Question: What is the exact value of \[\sin {60^ \circ } - \cos {60^ \circ }\]?...

Question

What is the exact value of $\sin {60^ \circ } - \cos {60^ \circ }$ ?

Answer 1

Solution

To find the exact value of the given function, at first, we will find the value of $\sin {60^ \circ }$ and $\cos {60^ \circ }$ separately. Then using these values we can find the final value of the given function.

Complete step-by-step solution:
It is given that; the function is $\sin {60^ \circ } - \cos {60^ \circ }$ .
We have to find the value of $\sin {60^ \circ } - \cos {60^ \circ }$ .
We know that the value of $\sin {60^ \circ }$ is $\dfrac{{\sqrt 3 }}{2}$ .
Again, the value of $\cos {60^ \circ }$ is $\dfrac{1}{2}$ .
Substitute the values we get,
$\sin {60^ \circ } - \cos {60^ \circ } = \dfrac{{\sqrt 3 }}{2} - \dfrac{1}{2}$
Simplifying we get,
$\sin {60^ \circ } - \cos {60^ \circ } = \dfrac{{\sqrt 3 - 1}}{2}$
Hence, the value of $\sin {60^ \circ } - \cos {60^ \circ }$ is $\dfrac{{\sqrt 3 - 1}}{2}$ .

Note: The trigonometric ratios of a triangle are also called the trigonometric functions. Sine, cosine, and tangent are 3 important trigonometric functions and are abbreviated as sin, cos and tan.
The trigonometry angles which are commonly used in trigonometry problems are 0°, 30°, 45°, 60° and 90°. The trigonometric ratios such as sine, cosine and tangent of these angles are easy to memorize. We will also show the table where all the ratios and their respective angle’s values are mentioned. To find these angles we have to draw a right-angled triangle, in which one of the acute angles will be the corresponding trigonometry angle.

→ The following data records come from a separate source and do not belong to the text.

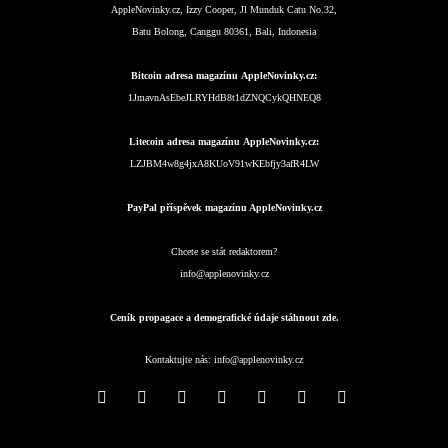
AppleNovinky.cz, Izzy Cooper, Jl Munduk Catu No.32,
Batu Bolong, Canggu 80361, Bali, Indonesia
Bitcoin adresa magazínu AppleNovinky.cz:
1JmavnAsEbeJLRYHdB8t1dZNQCykQHNEQ8
Litecoin adresa magazínu AppleNovinky.cz:
LZJBM4w8g4jxA8KUoV91wKEbfjy3afR4LW
PayPal příspěvek magazínu AppleNovinky.cz
Chcete se stát redaktorem?
info@applenovinky.cz
Ceník propagace a demografické údaje stáhnout zde.
Kontaktujte nás:
info@applenovinky.cz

These angles will be defined with respect to the ratio associated with it.
There are many real-life examples where trigonometry is used broadly.
If we have been given with height of the building and the angle formed when an object is seen from the top of the building, then the distance between object and bottom of the building can be determined by using the tangent function, such as tan of angle is equal to the ratio of the height of the building and the distance.
Applications of Trigonometry

Its applications are in various fields like oceanography, seismology, meteorology, physical sciences, astronomy, acoustics, navigation, electronics, etc.
It is also helpful to measure the height of the mountain, find the distance of long rivers, etc.